AI can analyse. It can tell you the hex codes in a colour palette. It can identify the typeface. It can measure the white space. It can compare a design to ten thousand other designs and tell you which ones it's most similar to. All of that is useful. None of it is taste.

AI can analyse every element of a design. It can't walk into a room and know in four seconds. That's the gap, and it's the most human gap there is.

Because taste isn't analysis. Taste is the thing that happens before analysis. It's the four-second judgment. The instant recognition. The feeling that this is right before you've identified a single specific reason why. It's the accumulated weight of every visual experience you've ever had, compressed into an instinct that fires faster than thought. AI can process information faster than a human. But it can't have experiences. It can't walk into a restaurant and feel the weight of the door handle and the warmth of the lighting and the proportion of the room and have all of that collapse into a wordless "yes." It can approximate that judgment through pattern matching, but approximation and feeling are different things.

The gap between taste and explanation -- the gap that frustrated me for fifteen years of brief-writing -- is actually the thing that keeps human judgment irreplaceable. Not because humans are better at analysis. We're not.

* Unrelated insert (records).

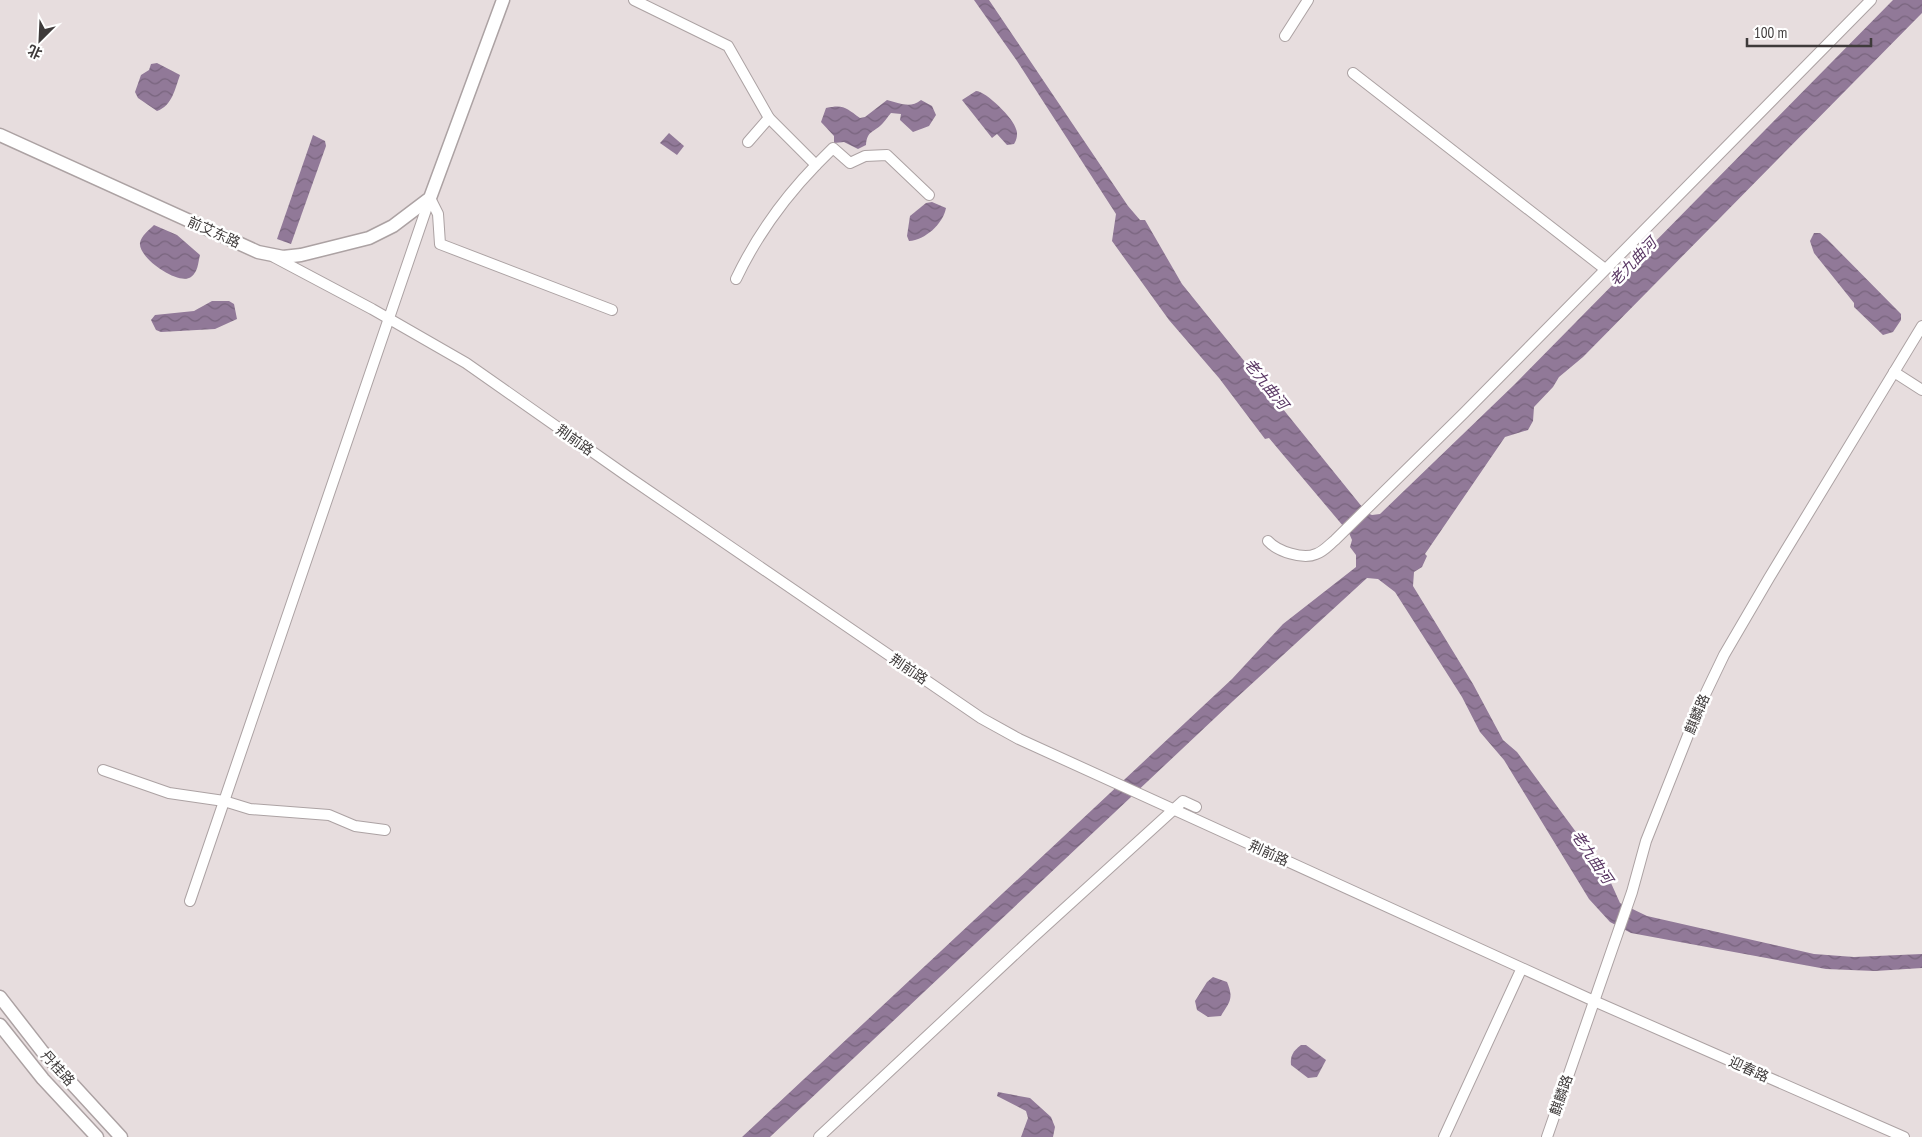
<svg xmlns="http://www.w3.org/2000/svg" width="1922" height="1137" viewBox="0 0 1922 1137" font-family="'PT Sans Narrow','Noto Sans SC',sans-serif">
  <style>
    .water { fill: url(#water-waves) }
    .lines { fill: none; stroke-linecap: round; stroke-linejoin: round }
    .minor-casing { stroke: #aca2a3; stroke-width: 12 }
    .major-casing { stroke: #aca2a3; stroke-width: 15 }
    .minor { stroke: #fff; stroke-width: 10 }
    .major { stroke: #fff; stroke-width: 12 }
    .labels { text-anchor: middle; stroke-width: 5; stroke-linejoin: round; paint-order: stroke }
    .street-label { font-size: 14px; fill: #3e3a3a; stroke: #fff }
    .water-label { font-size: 15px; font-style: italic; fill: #593663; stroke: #fff }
  </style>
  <defs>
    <pattern id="water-waves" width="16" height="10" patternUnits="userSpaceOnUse" patternTransform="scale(1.25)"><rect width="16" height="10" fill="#917998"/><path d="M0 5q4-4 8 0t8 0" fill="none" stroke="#78647d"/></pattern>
  </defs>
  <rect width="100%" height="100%" fill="#e7ddde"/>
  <g class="water">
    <path d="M974,0H989L1128,206L1140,220H1145L1182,284L1367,513L1372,515L1380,514L1515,384L1893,0H1922V13L1583,357L1559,377L1553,387L1534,407L1533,421L1528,430L1505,437L1425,554L1427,556L1422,567L1414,572L1413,586L1473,684L1503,740L1517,752L1590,851L1611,883L1620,903L1647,916L1814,954L1854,957L1922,954V968L1875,971L1826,969L1631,933L1610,922L1589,899L1504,760L1480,732L1462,697L1395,592L1378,579L1367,578L1233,701L770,1137H742L1232,679L1283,624L1356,567V555L1350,547L1352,540L1349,533L1269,438L1265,439L1219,378L1169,320L1112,241L1116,214L1017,61Z"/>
    <path d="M157,63L180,75C175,89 172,106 157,111L138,98L135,92L141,75L149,70L151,64Z"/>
    <path d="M976,91C986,91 1014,119 1016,129C1018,133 1017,140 1014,144L1007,145L997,134L992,138L962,100Z"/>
    <path d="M887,100C899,103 910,109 921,100L932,106L936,115L929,126L913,132L900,120L901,114L891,113C888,116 886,120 883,123C874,133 867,130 866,145L858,149L844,142L834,143V136L821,122L826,108C844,104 846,108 860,118L865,117Z"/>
    <path d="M669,133L684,146L677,155L660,143Z"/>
    <path d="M313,135L325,141L326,146L291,244L277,239Z"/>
    <path d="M932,202L946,208C943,224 925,240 909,241L907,236L910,216L926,203Z"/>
    <path d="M154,225L177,235L200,255C198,263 198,272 191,277C179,286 138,258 140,243C141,236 149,230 154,225Z"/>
    <path d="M1814,233H1820L1827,239L1901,314V320L1893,332L1883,335L1854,307V303L1814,253L1810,241Z"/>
    <path d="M212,301H229L234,304L237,319L215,329L161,332L156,330L151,320L155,315L194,311Z"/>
    <path d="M1213,977L1227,982C1234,999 1230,1001 1221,1016L1208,1017L1197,1010L1195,1001L1207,982Z"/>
    <path d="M1301,1045H1306L1326,1060L1317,1077L1308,1078L1291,1065C1290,1056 1293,1051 1301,1045Z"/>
    <path d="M998,1092L1030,1098L1051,1117L1055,1127L1053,1137H1021L1028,1118L1026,1111L997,1096Z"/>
  </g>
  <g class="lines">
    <g class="minor-casing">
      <g id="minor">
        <path d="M634,0L728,46L769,118L816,165L833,148L850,163L865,156L887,155L929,195"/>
        <path d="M1285,36L1308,0"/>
        <path d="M1353,73L1605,269"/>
        <path d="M748,142L769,118"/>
        <path d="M430,198L438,214L440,244L612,310"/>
        <path d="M274,257L372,309L466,363L627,476L981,718L1019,739L1594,1001L1904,1137"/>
        <path d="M736,279C756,237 784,198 816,165"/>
        <path d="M1894,372L1922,390"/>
        <path d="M1268,541C1277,551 1303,560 1316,554C1323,552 1329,545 1335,540L1464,413L1871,0"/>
        <path d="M103,770L169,793L224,801L250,809L329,815L355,826L385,830"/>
        <path d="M190,901L430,198"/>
        <path d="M819,1137L1030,940L1183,801L1196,807"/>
        <path d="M1444,1137L1520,972"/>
        <path d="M1547,1137L1632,892L1646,841L1700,705L1724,655L1769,578L1922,326"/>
      </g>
    </g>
    <g class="major-casing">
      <g id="major">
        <path d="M0,135L258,252L283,257L301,255L369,238L393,226L430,198L503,0"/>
        <path d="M0,997L42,1051L121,1137"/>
        <path d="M0,1025L43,1079L97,1137"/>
      </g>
    </g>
    <use href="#minor" class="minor"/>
    <use href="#major" class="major"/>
  </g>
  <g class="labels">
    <g class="street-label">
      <text transform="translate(214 232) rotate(24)" y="5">前艾东路</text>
      <text transform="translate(575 440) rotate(35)" y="5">荆前路</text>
      <text transform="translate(909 669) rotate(34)" y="5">荆前路</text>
      <text transform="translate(1697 714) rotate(-67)" y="5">麒麟路</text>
      <text transform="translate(1269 853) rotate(24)" y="5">荆前路</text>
      <text transform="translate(58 1068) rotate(48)" y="5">丹桂路</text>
      <text transform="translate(1749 1069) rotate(24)" y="5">迎春路</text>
      <text transform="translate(1561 1095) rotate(-71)" y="5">麒麟路</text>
    </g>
    <g class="water-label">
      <text transform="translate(1633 262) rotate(-46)" y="5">老九曲河</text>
      <text transform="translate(1266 384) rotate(51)" y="5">老九曲河</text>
      <text transform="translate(1592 857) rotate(56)" y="5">老九曲河</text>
    </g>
  </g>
  <g transform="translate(40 40) rotate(204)" stroke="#ffffff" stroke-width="4" paint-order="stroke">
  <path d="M0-4L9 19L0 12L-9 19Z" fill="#3e3a3a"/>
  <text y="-8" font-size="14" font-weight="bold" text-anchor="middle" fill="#3e3a3a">北</text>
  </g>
  <path d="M1747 38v8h124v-8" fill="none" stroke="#3e3a3a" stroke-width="2.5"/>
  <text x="1754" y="38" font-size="15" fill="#3e3a3a" stroke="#ffffff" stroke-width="4" paint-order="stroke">100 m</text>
</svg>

But because taste isn't analysis. It's the thing that precedes analysis. It's the input, not the output. And you can't automate an input that lives in the body, in the accumulated experience of being a person who has walked through doors and sat in rooms and looked at things for forty years.

Learning to live in the gap

I've made peace with it. Not fully -- I still get frustrated when I can't explain why something works, especially when someone asks. But I've stopped seeing the inability to articulate taste as a failure of vocabulary. It's a feature of the thing itself. Taste is pre-verbal. It's supposed to be. The four seconds before the words arrive are where all the interesting stuff happens.

What I've started doing instead of trying to close the gap is learning to trust it. To use the four-second feeling as data rather than noise. When I'm building something and it doesn't feel right -- when the layout is technically correct but something is off -- I've stopped trying to identify the specific problem and started just responding to the feeling. Move this. Change that colour. Add space here. Remove that element. I can't always tell you why. But I can feel when it clicks.

That's what I mean when I talk about taste being the last unfair advantage. Not the ability to have opinions. Everyone has opinions. The ability to have fast, accurate, pre-verbal judgments about quality -- and the willingness to trust them even when you can't explain them. Even when the deck doesn't have a slide for "it just feels right." Even when the client wants a rationale and all you have is a feeling and twenty years of looking at things.

The taste you can't explain is still taste. It might be the only kind that matters.